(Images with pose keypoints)

----------

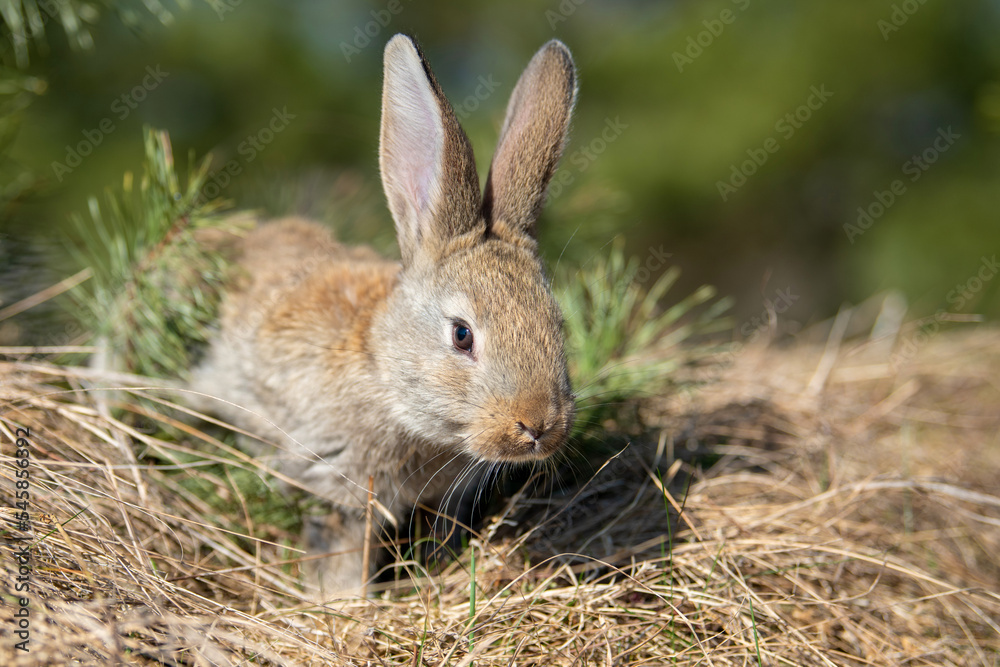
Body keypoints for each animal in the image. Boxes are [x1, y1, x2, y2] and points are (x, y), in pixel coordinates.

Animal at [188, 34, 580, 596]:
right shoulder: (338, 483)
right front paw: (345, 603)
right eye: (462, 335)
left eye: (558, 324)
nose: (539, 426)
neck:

----------

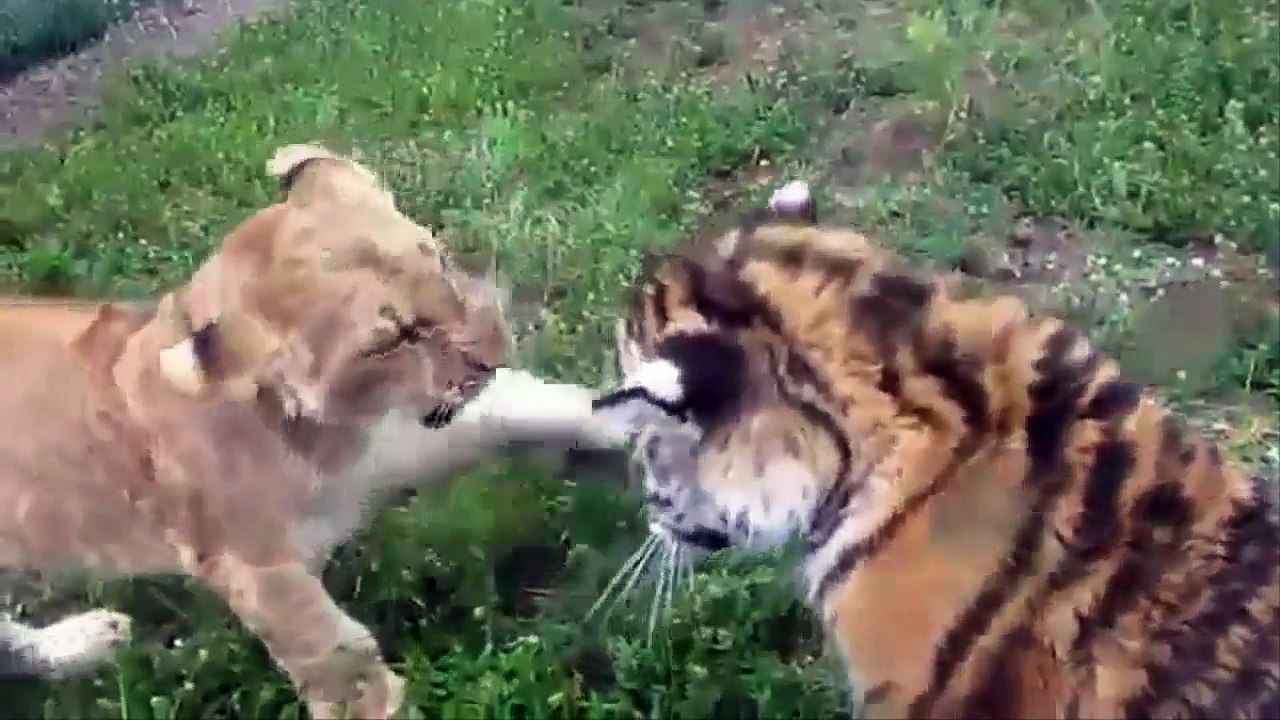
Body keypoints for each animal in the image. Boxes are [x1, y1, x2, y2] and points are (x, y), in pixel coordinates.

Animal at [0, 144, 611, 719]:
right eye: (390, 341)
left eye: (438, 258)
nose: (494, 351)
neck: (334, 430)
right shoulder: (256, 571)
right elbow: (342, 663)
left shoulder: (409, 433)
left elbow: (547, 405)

----------

Could you reproduce exactly the lines of the entries above, from the one with "nose: (494, 351)" through the one with "left elbow: (547, 405)", and nothing else?

nose: (494, 351)
neck: (334, 430)
right shoulder: (256, 571)
right elbow: (342, 663)
left shoulder: (409, 433)
left elbow: (547, 405)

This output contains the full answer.